**LIST OF TASKS**
**A.** Answer these questions from the passage on human-robot interaction, one answer per line, marked to match:
(i) According to Schmidtler et al., which three terms are distinguished?
(ii) What is the common user interface for programming robots?
(iii) Which two essential requirements did Villani et al. identify for human-robot collaboration in industrial settings?
**B.** Continue the passage on human-robot interaction from its final sentence onward.

**EXERCISE TEXT**
- Opening Delimiter -

Speech is a common and favored communication channel in many human-human interaction scenarios. Many researchers focus on speech recognition in the context of HRI. Microphones capture raw audio data, and the system interprets it as commands to instruct robots. Speech recognition has already been used for several years, for example, for car navigation or information systems [11].

Human-Robot Collaboration

The term human-robot collaboration is mainly used for industrial applications, where human and robot share the same workspace. Several definitions exist for these kinds of applications. Kolbeinsson et al. name it as a smooth transition from isolation towards collaboration of human and robot [12]. Schmidtler et al. distinguish between coexistence, cooperation, and collaboration [8]. In terms of industrial applications, the robots used are mainly articulated robots with up to seven axes and integrated sensors, such as the lightweight robot presented by Albu-Schaeffer et al. [13]. According to the definitions described above, the purpose of industrial robots is automation and of service robots to perform useful tasks for humans. As the robot in a collaboration still performs tasks automatically, but also supports the human, robots used in an industrial human-robot collaboration could be defined as both. Deuse et al., for example, name this phenomenon “service robotics” [14]. However, in the case of coexistence, the robot automatically performs a task, and therefore the definition would be industrial robot. Therefore, this article includes human-robot collaboration within the definition of industrial robots.

The development and research regarding the human-machine interfaces in this context often focuses on interfaces for the programming of the robots. For this usage, the common user interface is a touch display. Another possibility is using haptics when guiding a robot for programming purposes. Pires et al. and Riedl et al. describe approaches in this field [15, 16].

Human-robot collaboration itself can be applied with stationary robots, but also with mobile robots. Within a collaboration of human and robot, the importance of the interface increases with the stage of collaboration and the autonomy of the robot. A close collaboration between human and robot requires interfaces not only for programming but also for the information exchange in order to confirm actions.

In contrast to the application of a human-robot collaboration in an industrial context, similar systems are deployed for the support of handicapped people. These applications are categorized as service robots according to the definition above, even though the robots used in research for these cases are often designed for an industrial use.

HRI for Industrial Robots

For the industrial use of robots, stationary or mobile, there exist many approaches for human-robot interfaces. Villani et al. identified safety and intuitiveness as two essential requirements for human-robot collaboration in industrial settings [17]. In the case of combination of several modalities, an approach is described within articles for multimodal interaction. Human-robot interfaces used in industrial applications today are mainly touch displays, which are provided with the robot. These, in fact, become more intuitive to use by the usage of apps or programming blocks. Manufacturers do not yet offer different interaction technologies, such as gestures or speech recognition. However, research has posited a number of approaches for interfaces using different technologies, such as gestures, speech, or multimodal approaches.

- Closing Delimiter -

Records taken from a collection
- Opening Delimiter -

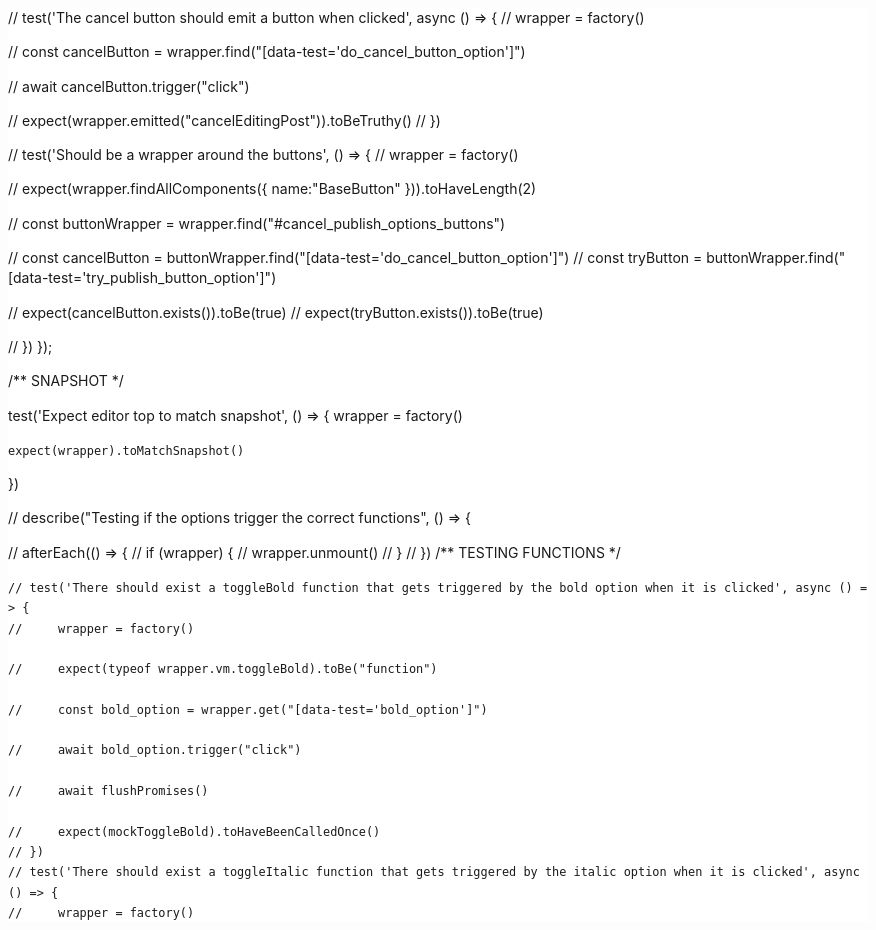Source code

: //     test('The cancel button should emit a button when clicked', async () => {
//         wrapper = factory()

//         const cancelButton = wrapper.find("[data-test='do_cancel_button_option']")

//         await cancelButton.trigger("click")
        

//         expect(wrapper.emitted("cancelEditingPost")).toBeTruthy()
//     })

// test('Should be a wrapper around the buttons', () => {
//   wrapper = factory()

//   expect(wrapper.findAllComponents({ name:"BaseButton" })).toHaveLength(2)

//   const buttonWrapper = wrapper.find("#cancel_publish_options_buttons")

//   const cancelButton = buttonWrapper.find("[data-test='do_cancel_button_option']")
//   const tryButton = buttonWrapper.find("[data-test='try_publish_button_option']")


//   expect(cancelButton.exists()).toBe(true)
//   expect(tryButton.exists()).toBe(true)

// })
});

/** SNAPSHOT */

test('Expect editor top to match snapshot', () => {
    wrapper = factory()

    expect(wrapper).toMatchSnapshot()
})

// describe("Testing if the options trigger the correct functions", () => {


//     afterEach(() => {
//         if (wrapper) {
//             wrapper.unmount()
//         }
//     })
    /** TESTING FUNCTIONS */

    // test('There should exist a toggleBold function that gets triggered by the bold option when it is clicked', async () => {
    //     wrapper = factory()

    //     expect(typeof wrapper.vm.toggleBold).toBe("function")

    //     const bold_option = wrapper.get("[data-test='bold_option']")

    //     await bold_option.trigger("click")

    //     await flushPromises()

    //     expect(mockToggleBold).toHaveBeenCalledOnce()
    // })
    // test('There should exist a toggleItalic function that gets triggered by the italic option when it is clicked', async () => {
    //     wrapper = factory()

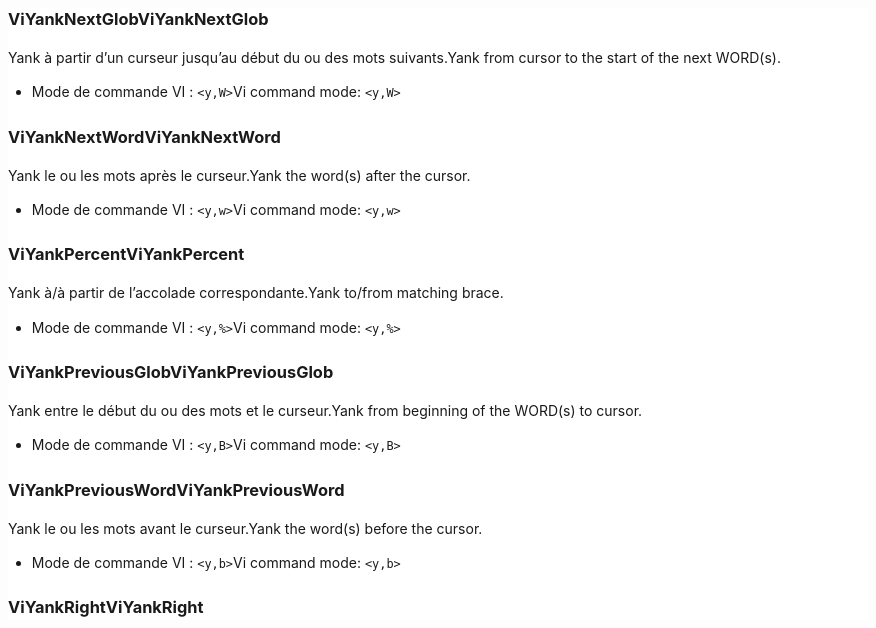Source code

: ### <a name="viyanknextglob"></a><span data-ttu-id="41595-423">ViYankNextGlob</span><span class="sxs-lookup"><span data-stu-id="41595-423">ViYankNextGlob</span></span>

<span data-ttu-id="41595-424">Yank à partir d’un curseur jusqu’au début du ou des mots suivants.</span><span class="sxs-lookup"><span data-stu-id="41595-424">Yank from cursor to the start of the next WORD(s).</span></span>

- <span data-ttu-id="41595-425">Mode de commande VI : `<y,W>`</span><span class="sxs-lookup"><span data-stu-id="41595-425">Vi command mode: `<y,W>`</span></span>

### <a name="viyanknextword"></a><span data-ttu-id="41595-426">ViYankNextWord</span><span class="sxs-lookup"><span data-stu-id="41595-426">ViYankNextWord</span></span>

<span data-ttu-id="41595-427">Yank le ou les mots après le curseur.</span><span class="sxs-lookup"><span data-stu-id="41595-427">Yank the word(s) after the cursor.</span></span>

- <span data-ttu-id="41595-428">Mode de commande VI : `<y,w>`</span><span class="sxs-lookup"><span data-stu-id="41595-428">Vi command mode: `<y,w>`</span></span>

### <a name="viyankpercent"></a><span data-ttu-id="41595-429">ViYankPercent</span><span class="sxs-lookup"><span data-stu-id="41595-429">ViYankPercent</span></span>

<span data-ttu-id="41595-430">Yank à/à partir de l’accolade correspondante.</span><span class="sxs-lookup"><span data-stu-id="41595-430">Yank to/from matching brace.</span></span>

- <span data-ttu-id="41595-431">Mode de commande VI : `<y,%>`</span><span class="sxs-lookup"><span data-stu-id="41595-431">Vi command mode: `<y,%>`</span></span>

### <a name="viyankpreviousglob"></a><span data-ttu-id="41595-432">ViYankPreviousGlob</span><span class="sxs-lookup"><span data-stu-id="41595-432">ViYankPreviousGlob</span></span>

<span data-ttu-id="41595-433">Yank entre le début du ou des mots et le curseur.</span><span class="sxs-lookup"><span data-stu-id="41595-433">Yank from beginning of the WORD(s) to cursor.</span></span>

- <span data-ttu-id="41595-434">Mode de commande VI : `<y,B>`</span><span class="sxs-lookup"><span data-stu-id="41595-434">Vi command mode: `<y,B>`</span></span>

### <a name="viyankpreviousword"></a><span data-ttu-id="41595-435">ViYankPreviousWord</span><span class="sxs-lookup"><span data-stu-id="41595-435">ViYankPreviousWord</span></span>

<span data-ttu-id="41595-436">Yank le ou les mots avant le curseur.</span><span class="sxs-lookup"><span data-stu-id="41595-436">Yank the word(s) before the cursor.</span></span>

- <span data-ttu-id="41595-437">Mode de commande VI : `<y,b>`</span><span class="sxs-lookup"><span data-stu-id="41595-437">Vi command mode: `<y,b>`</span></span>

### <a name="viyankright"></a><span data-ttu-id="41595-438">ViYankRight</span><span class="sxs-lookup"><span data-stu-id="41595-438">ViYankRight</span></span>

- Closing Delimiter -

**ANSWERS**
**A.**
(i) Coexistence, cooperation, and collaboration.
(ii) A touch display.
(iii) Safety and intuitiveness.

**B.**
Gesture control of robots in an industrial setting is increasing. Liu & Wang present a review of gesture recognition for human-robot collaboration [18]. Qian et al. proposed an application of gesture-based remote human-robot interaction using a Kinect sensor for the teleoperation of a robot arm [19]. Four gestures are evaluated in the experiment: WaveLeft, WaveRight, Riseup, and PutDown. The gesture recognition method combines depth information with a traditional Camshift tracking algorithm by using Kinect and employs HMM in dynamic gesture recognition [19]. Hugle et al. present a hybrid programming method, combining robot guidance with pointing gestures [20]. The gestures are used to define approximate poses, which can be further defined by robot guidance. Furthermore, a mobile AR interface supports the worker presenting the poses and trajectories. Tsarouchi et al. present a different approach for programming an industrial robot using gestures [21]. They set up a gesture vocabulary for body and hand gestures. In order to detect the body gestures, they use an RGB-d camera and for the hand gestures, a leap motion. Both types of gestures are used to move the robot arm in different directions. Tang & Webb describe a system to control industrial robots using gestures [22]. The focus of their paper is the user-centered development process based on RULA. Their conclusion was that the gesture control should be used in conjunction with a graphical user interface or augmented or virtual reality. The approach by Simao et al. uses a magnetic tracker and a data glove in order to obtain the data to feed neural networks for the gesture recognition. The gestures are used to control the robot by a virtual joystick [23]. Sadik et al. use hand gestures to interact with an industrial robot in a cooperative flexible manufacturing scenario [24].

Summarized, gesture recognition for industrial robots is primarily used to maneuver robots in to specific poses or to change their direction, the process which shall be integrated into the robot program.

Voice control is primarily used as an interface for robot control. Maksymova et al. presented various models for the voice control of an industrial robot in the context of an assembly task [25]. Voice control is also often combined with other modality such as gestures or eye gaze to improve the accuracy of human command recognition.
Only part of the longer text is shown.